Well, the evidence is mixed. According to a survey by the nonpartisan Brookings Institution, employment and housing values are suffering badly in our current national economic miasma. A measure of “gross metropolitan product” is illuminating. In Akron, GMP is down 7.6 percent and housing values have declined 0.7 percent in the past year. In Cincinnati, GMP shrunk 6.3 percent, but housing values rose a fraction, up 0.4 percent. In Cleveland, GMP fell 8.5 percent and housing lost 0.9 percent. In Dayton, the drop was 6.9 percent and housing lost 0.6 percent.

In Buffalo and Rochester, our recession-time GMP got worse—shrinking 4.1 percent and 5.0 percent, respectively—but our housing values rose 3.7 percent and 3.1 percent. We look better in both measures than Ohio.

Overall population and employment trends in both Ohio and Upstate are similar, which is why observers point to deindustrialization and suburban sprawl as common problems in both areas. But has a public-employee rights package in Upstate made the recession here worse? The numbers clearly say that the recession is hitting harder in the state without the Taylor Law than it is here.

SUNY without Downstate?

This week, the Buffalo Niagara Partnership and others once again asked New York State government to invest many, many hundreds of millions of new dollars in the UB 2020 expansion and development plan.
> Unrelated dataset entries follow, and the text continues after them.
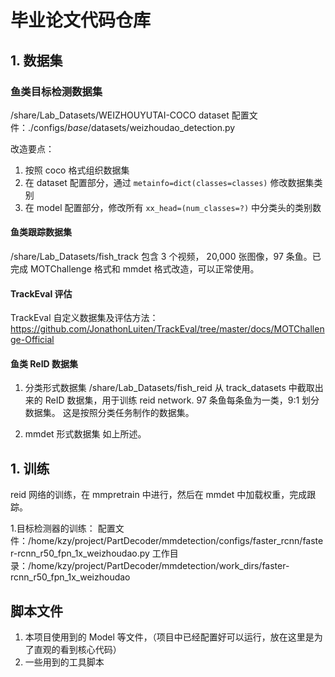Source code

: # 毕业论文代码仓库

## 1. 数据集
### 鱼类目标检测数据集
/share/Lab_Datasets/WEIZHOUYUTAI-COCO
dataset 配置文件：./configs/_base_/datasets/weizhoudao_detection.py

改造要点：
1. 按照 coco 格式组织数据集
2. 在 dataset 配置部分，通过 `metainfo=dict(classes=classes)` 修改数据集类别
3. 在 model 配置部分，修改所有 `xx_head=(num_classes=?)` 中分类头的类别数

#### 鱼类跟踪数据集
/share/Lab_Datasets/fish_track
包含 3 个视频， 20,000 张图像，97 条鱼。已完成 MOTChallenge 格式和 mmdet 格式改造，可以正常使用。

#### TrackEval 评估
TrackEval 自定义数据集及评估方法： https://github.com/JonathonLuiten/TrackEval/tree/master/docs/MOTChallenge-Official



#### 鱼类 ReID 数据集
1. 分类形式数据集
/share/Lab_Datasets/fish_reid
从  track_datasets 中截取出来的 ReID 数据集，用于训练 reid network. 97 条鱼每条鱼为一类，9:1 划分数据集。 这是按照分类任务制作的数据集。

2. mmdet 形式数据集
如上所述。



## 1. 训练
reid 网络的训练，在 mmpretrain 中进行，然后在 mmdet 中加载权重，完成跟踪。

1.目标检测器的训练：
配置文件：/home/kzy/project/PartDecoder/mmdetection/configs/faster_rcnn/faster-rcnn_r50_fpn_1x_weizhoudao.py
工作目录：/home/kzy/project/PartDecoder/mmdetection/work_dirs/faster-rcnn_r50_fpn_1x_weizhoudao


## 脚本文件

1. 本项目使用到的 Model 等文件，（项目中已经配置好可以运行，放在这里是为了直观的看到核心代码）
2. 一些用到的工具脚本



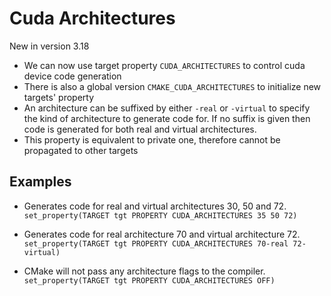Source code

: # Cuda Architectures

New in version 3.18

* We can now use target property `CUDA_ARCHITECTURES` to control cuda device code generation
* There is also a global version `CMAKE_CUDA_ARCHITECTURES` to initialize new targets' property
* An architecture can be suffixed by either `-real` or `-virtual` to specify the kind of architecture to generate code for.
  If no suffix is given then code is generated for both real and virtual architectures.
* This property is equivalent to private one, therefore cannot be propagated to other targets

## Examples
* Generates code for real and virtual architectures 30, 50 and 72.
`set_property(TARGET tgt PROPERTY CUDA_ARCHITECTURES 35 50 72)`

* Generates code for real architecture 70 and virtual architecture 72.
`set_property(TARGET tgt PROPERTY CUDA_ARCHITECTURES 70-real 72-virtual)
`
* CMake will not pass any architecture flags to the compiler.
`set_property(TARGET tgt PROPERTY CUDA_ARCHITECTURES OFF)`
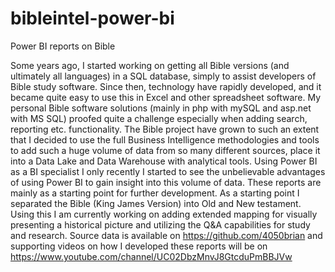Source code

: # bibleintel-power-bi
Power BI reports on Bible

Some years ago, I started working on getting all Bible versions (and ultimately all languages) in a SQL database, simply to assist developers of Bible study software. Since then, technology have rapidly developed, and it became quite easy to use this in Excel and other spreadsheet software.
My personal Bible software solutions (mainly in php with mySQL and asp.net with MS SQL) proofed quite a challenge especially when adding search, reporting etc. functionality. The Bible project have grown to such an extent that I decided to use the full Business Intelligence methodologies and tools to add such a huge volume of data from so many different sources, place it into a Data Lake and Data Warehouse with analytical tools.
Using Power BI as a BI specialist I only recently I started to see the unbelievable advantages of using Power BI to gain insight into this volume of data. These reports are mainly as a starting point for further development. As a starting point I separated the Bible (King James Version) into Old and New testament.  Using this I am currently working on adding extended mapping for visually presenting a historical picture and utilizing the Q&A capabilities for study and research.
Source data is available on https://github.com/4050brian and supporting videos on how I developed these reports will be on https://www.youtube.com/channel/UC02DbzMnvJ8GtcduPmBBJVw
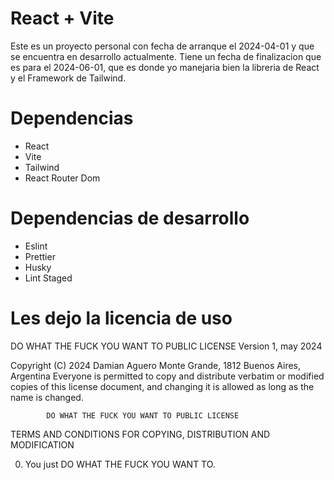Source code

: # React + Vite

Este es un proyecto personal con fecha de arranque el 2024-04-01 y que se encuentra en desarrollo actualmente.
Tiene un fecha de finalizacion que es para el 2024-06-01, que es donde yo manejaria bien la libreria de React y el Framework de Tailwind. 

# Dependencias

- React
- Vite
- Tailwind
- React Router Dom

# Dependencias de desarrollo

- Eslint
- Prettier
- Husky
- Lint Staged


# Les dejo la licencia de uso
DO WHAT THE FUCK YOU WANT TO PUBLIC LICENSE
                    Version 1, may 2024
 
 Copyright (C) 2024 Damian Aguero
 Monte Grande, 1812 Buenos Aires, Argentina
 Everyone is permitted to copy and distribute verbatim or modified
 copies of this license document, and changing it is allowed as long
 as the name is changed.
 
            DO WHAT THE FUCK YOU WANT TO PUBLIC LICENSE
   TERMS AND CONDITIONS FOR COPYING, DISTRIBUTION AND MODIFICATION
 
  0. You just DO WHAT THE FUCK YOU WANT TO.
The Partnership is the leading lobbyist against the Taylor Law, and against progressivity in the state income tax, and regularly decries Albany’s spending.

At its Monday event unveiling the 2010 Regional Agenda, the Partnership laid out a detailed wish-list, topped by its ask for $104 million in state funds for the Buffalo Niagara Medical Campus. The Partnership reasserted its ask for the UB 2020 plan, which is currently sketched in as about $2.5 billion over the next 10 years.

All that money will have to come from somewhere. Somewhere else, actually. What the leading local business advocacy group is asking for is for a very large annual increment of new state spending—over $100 million per year over and above the current state input, which is already over $1 billion more than the state collects in revenue here. In fact, depending where precisely one draws the line on the map, more than 30 of the SUNY campuses are outside of the Hudson Valley-NYC-Long Island area that produces 75 percent of New York State tax revenue—so SUNY is an Upstate benefit whose bills are paid Downstate.

That’s how it is in a state where one city has become a giant. That’s how it is in Illinois, where the split is between the gigantic Chicago metro of about eight million people, and the rest of the state’s four million or so. Resentment of giant Detroit is rampant in small-town and mid-size urban Michigan. Pennsylvania has a huge pole of wealth and population called Philadelphia, a smaller one called Pittsburgh, and in between, as James Carville famously said, is Alabama. Resentment of the rich, the large and the sophisticated is an old strand in the populist chord, here and elsewhere—but especially here.

That’s why we get stupid political posturing like the legislation sponsored by Robach, Ranzenhofer, Volker, and a couple of others from Upstate. These people actually put forward a bill for the purpose of making the gesture of solidarity with the notion that we are virtuous yeomen up here in the pure country air of Upstate. While Manhattanites roll their eyes at once more hearing the whining from our business elite, our legislators put forward a bill that would allow individual counties to opt out of remaining in New York State—thus confirming every thought that New Yorkers have about us, including that we are so dim-witted that we can’t even figure out that we’d all have to want to leave together rather than piecemeal if we were to give them their wish and get out of their wallets.

I hope we do get a grand new UB 2020. I hope we get the best medical talent and the best Buffalo State College investments that the New York metro area can buy us. We should all endorse the wish-list of the 2010 Regional Plan. And then we should get out our checkbooks, and politely, without further whining, pay our taxes, because all this good stuff will come to us from taxpayers, of whom, in the still-united New York, we here number but few.